## Begin SOURCE EXTRACT
The race between Woodside Petroleum and Chevron for control of third-party gas for their respective Pluto-2 and Wheatstone liquefied natural gas projects has proven a boon for the relative tiddler MEO Australia.

MEO owns 70 per cent of the WA-360P permit, where its Artemis prospect is about the same distance from Woodside's Pluto processing plant as the Pluto gas field itself and is believed to be an extension of the Greater Wheatstone structure.

There is the potential for 9.5 trillion cubic feet of gas at Artemis, which would be enough for at least two LNG trains.

MEO has sought to farm out a 50 per cent stake in its permit in return for the recovery of $US8 million of costs to date and the funding of its share of a $US30 million exploration well and two more appraisal wells if gas is struck at the first well.

That is the minimum ask in the sales process being run in-house by MEO with help from some outside legal advisers, but it may take more to win the race in light of the hot competition to date. The data room closes on August 14, with 12 big oil companies already having passed through. The winner will be chosen by the end of next month.

MEO would presumably prefer to commercialise the gas as soon as possible. But the first well is not expected to be completed until October next year, which would be later than Woodside would prefer if it was to provide gas for a second train at Pluto.

Nevertheless, Goldman Sachs JBWere said the MEO farm-in would provide "an attractive risk/reward opportunity" for Woodside.

Woodside and Chevron have been talking to Apache and Hess about buying third-party gas, but no deal has been reached.

GSJBW said Woodside might relax its demands in the coming weeks because the deadline to roll over the construction crew from the first train at Pluto was approaching rapidly.

MEO shares closed 1c higher at 46.5c yesterday, compared with 25c in mid-July.


----------



## pursuitute

*Re: MEO - Methanol Australia*

Volatile much?  In the past 10 days MEO has gone up 50%, down 30% and back up close to 8% at present.  Hanging out for an ann atm.


----------



## bigdog

*Re: MEO - Methanol Australia*

ASX ANN
14-08-2009 09:39 AM  MEO  East Artemis pre-drill resource estimate upgraded  
http://www.asx.com.au/asx/statistics/displayAnnouncement.do?display=pdf&idsId=00977433

*Key Points: *
Previously published gas-in-place estimates of 9.5 Tcf (within WA-360-P) materially upgraded 

Mean gas-in-place for Calypso sands estimated at 10.8 Tcf (6.4 Tcf @ 60% Recovery Factor) 

Mean gas-in-place for Legendre sands estimated at 9.5 Tcf (5.6 Tcf @ 60% Recovery Factor)
## End SOURCE EXTRACT
## Begin GIVEN DATA
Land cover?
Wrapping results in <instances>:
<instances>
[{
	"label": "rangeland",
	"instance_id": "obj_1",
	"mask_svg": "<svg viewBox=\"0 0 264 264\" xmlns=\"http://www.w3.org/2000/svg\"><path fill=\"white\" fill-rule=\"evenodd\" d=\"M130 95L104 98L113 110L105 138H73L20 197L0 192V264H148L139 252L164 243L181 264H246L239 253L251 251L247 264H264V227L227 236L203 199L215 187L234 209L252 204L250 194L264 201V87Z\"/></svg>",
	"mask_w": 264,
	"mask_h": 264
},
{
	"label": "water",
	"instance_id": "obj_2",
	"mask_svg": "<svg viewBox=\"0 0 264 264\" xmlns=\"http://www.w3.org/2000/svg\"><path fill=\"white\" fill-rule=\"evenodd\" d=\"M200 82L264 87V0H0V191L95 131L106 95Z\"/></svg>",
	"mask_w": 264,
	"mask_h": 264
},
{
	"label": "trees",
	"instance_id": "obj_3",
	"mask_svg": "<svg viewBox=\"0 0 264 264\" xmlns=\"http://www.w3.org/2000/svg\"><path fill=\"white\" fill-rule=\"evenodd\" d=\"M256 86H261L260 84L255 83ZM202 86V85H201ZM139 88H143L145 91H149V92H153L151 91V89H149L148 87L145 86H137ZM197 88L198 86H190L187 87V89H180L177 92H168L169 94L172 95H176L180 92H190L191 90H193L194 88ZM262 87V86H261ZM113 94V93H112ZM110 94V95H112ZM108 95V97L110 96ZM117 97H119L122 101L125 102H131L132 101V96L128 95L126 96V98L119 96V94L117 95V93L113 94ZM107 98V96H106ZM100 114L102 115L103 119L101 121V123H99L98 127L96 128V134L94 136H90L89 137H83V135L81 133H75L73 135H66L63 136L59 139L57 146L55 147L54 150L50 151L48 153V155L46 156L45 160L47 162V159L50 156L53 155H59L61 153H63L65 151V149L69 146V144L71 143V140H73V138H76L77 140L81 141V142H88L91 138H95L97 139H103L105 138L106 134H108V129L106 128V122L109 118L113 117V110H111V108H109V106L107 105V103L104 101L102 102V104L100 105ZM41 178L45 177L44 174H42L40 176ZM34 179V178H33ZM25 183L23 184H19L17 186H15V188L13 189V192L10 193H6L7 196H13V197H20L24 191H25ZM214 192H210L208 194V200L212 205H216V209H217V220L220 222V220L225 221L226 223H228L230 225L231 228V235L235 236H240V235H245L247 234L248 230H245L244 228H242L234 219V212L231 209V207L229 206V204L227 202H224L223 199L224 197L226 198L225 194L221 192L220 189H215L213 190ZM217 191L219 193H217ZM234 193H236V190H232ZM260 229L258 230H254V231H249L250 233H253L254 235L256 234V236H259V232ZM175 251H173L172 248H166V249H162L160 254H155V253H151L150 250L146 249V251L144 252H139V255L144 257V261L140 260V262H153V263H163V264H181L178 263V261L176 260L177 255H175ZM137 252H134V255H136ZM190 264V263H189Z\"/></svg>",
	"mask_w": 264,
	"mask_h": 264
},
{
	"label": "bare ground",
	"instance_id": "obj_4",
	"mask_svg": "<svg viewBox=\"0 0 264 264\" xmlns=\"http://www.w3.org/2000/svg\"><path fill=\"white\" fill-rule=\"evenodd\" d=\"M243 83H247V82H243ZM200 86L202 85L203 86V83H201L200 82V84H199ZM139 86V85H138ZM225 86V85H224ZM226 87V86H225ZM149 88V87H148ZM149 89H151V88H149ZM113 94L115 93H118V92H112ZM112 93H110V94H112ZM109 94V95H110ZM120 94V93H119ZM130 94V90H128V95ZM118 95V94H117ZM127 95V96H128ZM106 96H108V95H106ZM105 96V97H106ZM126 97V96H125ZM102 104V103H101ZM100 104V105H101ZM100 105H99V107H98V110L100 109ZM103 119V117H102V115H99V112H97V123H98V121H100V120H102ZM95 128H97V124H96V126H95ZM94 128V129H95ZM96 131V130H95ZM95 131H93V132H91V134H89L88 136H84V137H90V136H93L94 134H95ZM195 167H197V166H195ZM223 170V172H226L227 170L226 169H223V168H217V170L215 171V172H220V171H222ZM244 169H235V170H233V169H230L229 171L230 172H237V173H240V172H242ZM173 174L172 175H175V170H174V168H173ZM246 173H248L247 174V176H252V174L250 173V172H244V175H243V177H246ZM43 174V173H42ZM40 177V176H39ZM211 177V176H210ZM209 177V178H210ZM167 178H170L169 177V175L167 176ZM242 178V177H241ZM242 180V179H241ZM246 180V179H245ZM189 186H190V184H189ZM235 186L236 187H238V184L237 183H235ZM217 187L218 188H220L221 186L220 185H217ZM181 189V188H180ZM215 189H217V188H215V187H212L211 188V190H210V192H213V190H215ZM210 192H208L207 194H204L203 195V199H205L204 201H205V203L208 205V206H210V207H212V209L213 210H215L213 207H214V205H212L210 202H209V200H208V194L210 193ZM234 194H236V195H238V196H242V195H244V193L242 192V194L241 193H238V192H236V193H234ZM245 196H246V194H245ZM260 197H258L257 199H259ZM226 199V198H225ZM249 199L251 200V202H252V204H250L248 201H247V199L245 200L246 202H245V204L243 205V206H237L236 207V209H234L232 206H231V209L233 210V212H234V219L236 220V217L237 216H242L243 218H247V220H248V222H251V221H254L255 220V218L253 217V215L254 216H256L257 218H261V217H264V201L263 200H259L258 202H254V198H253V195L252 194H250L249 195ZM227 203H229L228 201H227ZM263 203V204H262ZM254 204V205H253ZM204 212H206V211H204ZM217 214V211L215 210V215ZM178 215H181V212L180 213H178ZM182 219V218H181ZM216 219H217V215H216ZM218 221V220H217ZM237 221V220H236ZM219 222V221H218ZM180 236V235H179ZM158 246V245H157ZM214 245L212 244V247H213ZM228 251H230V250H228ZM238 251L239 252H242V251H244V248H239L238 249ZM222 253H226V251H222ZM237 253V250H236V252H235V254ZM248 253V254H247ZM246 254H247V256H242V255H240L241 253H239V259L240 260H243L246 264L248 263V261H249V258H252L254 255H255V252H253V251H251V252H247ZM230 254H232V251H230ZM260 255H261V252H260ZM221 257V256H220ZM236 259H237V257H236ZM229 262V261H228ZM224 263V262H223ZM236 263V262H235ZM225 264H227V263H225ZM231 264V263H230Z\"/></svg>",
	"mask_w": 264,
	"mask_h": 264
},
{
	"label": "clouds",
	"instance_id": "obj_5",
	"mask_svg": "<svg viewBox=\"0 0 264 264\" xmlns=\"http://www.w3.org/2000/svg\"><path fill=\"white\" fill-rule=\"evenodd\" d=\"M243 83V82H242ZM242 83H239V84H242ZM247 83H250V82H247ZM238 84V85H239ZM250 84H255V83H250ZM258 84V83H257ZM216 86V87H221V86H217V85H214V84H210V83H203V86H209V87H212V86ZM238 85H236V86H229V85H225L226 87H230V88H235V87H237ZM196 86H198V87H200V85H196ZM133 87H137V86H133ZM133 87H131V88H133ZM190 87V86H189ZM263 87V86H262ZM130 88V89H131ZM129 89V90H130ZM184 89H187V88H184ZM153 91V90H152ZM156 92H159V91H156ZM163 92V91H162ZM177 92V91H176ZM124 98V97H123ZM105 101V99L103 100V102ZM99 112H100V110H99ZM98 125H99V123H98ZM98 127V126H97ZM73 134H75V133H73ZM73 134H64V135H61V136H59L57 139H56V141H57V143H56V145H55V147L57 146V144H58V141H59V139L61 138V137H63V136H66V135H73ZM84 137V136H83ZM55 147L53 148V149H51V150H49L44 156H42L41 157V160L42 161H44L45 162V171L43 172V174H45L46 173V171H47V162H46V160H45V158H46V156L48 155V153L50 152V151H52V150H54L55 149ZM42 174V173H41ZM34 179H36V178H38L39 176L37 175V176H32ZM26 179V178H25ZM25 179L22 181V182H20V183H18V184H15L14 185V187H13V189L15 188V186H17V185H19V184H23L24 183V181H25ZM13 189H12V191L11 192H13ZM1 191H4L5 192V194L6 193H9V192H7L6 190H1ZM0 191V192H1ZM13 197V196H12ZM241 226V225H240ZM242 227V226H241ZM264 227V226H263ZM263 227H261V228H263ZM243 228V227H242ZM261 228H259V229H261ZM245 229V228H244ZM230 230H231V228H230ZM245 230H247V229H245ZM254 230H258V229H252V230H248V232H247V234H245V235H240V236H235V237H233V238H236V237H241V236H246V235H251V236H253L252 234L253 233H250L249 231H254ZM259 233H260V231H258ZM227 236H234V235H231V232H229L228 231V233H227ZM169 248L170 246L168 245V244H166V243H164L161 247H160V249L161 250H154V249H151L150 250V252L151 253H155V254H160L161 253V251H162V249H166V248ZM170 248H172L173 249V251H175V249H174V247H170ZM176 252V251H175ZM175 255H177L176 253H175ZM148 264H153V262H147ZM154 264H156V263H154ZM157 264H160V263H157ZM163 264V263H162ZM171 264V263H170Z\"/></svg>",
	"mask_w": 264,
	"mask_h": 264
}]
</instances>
## End GIVEN DATA
# THINGS TO DO:
- 1) Name every company mentioned in the news report that opens the MEO Australia gas thread, ending with "compared with 25c in mid-July."
- 2) Write the next part of the MEO Australia gas thread, picking up after its last line.
The listing plays no part in what follows.

# TASK RESULTS:
- 1) Woodside Petroleum, Chevron, MEO Australia, Apache, Hess, Goldman Sachs JBWere

- 2)
New biostratigraphic data from Zeus-1 indicates increased reservoir thickness 

Newly acquired Artemis 3D seismic data indicates increased areal extent of Artemis prospect 

WA-360-P data room closing to new entrants 5pm EST, August 14th 2009, indicative offers expected by 31st August and farm-out expected to be concluded by 30th September


MEO Australia Limited (ASX: MEO) advises that updated seismic interpretation and pre-drill resource estimates based on the Artemis 3D seismic data received early July, have now been sent to the 20 parties that remain in the WA-360-P farmout process. The data room closes to new entrants at 5pm today (Melbourne time). MEO has requested indicative offers from these parties by 31st August and remains confident that a transaction will be concluded by 30th September.

The market today has not got excited about the ANN!!!
MEO  0.555 0.000  0.00%  high of 0.58 low of 0.55 8,679,668 shares $4,916,123 @ 14-Aug 10:55:05 AM

798


----------



## pursuitute

*Re: MEO - Methanol Australia*



bigdog said:


> The market today has not got excited about the ANN!!!



I think a lot of punters would have been scared away by the 68% chance of it failing.  I also think a lot of people have realised that the main ann will be 8-9 weeks away and have decided to bail until closer to the date.

Based on MEO's numbers, that's just chucked another ~$600m on to the saleable qty.  Funny though isn't it, better than 80% more recoverable gas identified and the SP wipes off 5-6%.


----------



## shoe crew

*Re: MEO - Methanol Australia*

Waiting for another month on a Farm in Partner who could be drilling before the year is out...
I prefer to wait until early next year so they make sure they dont make any mistakes in the lead up to Artemis drill...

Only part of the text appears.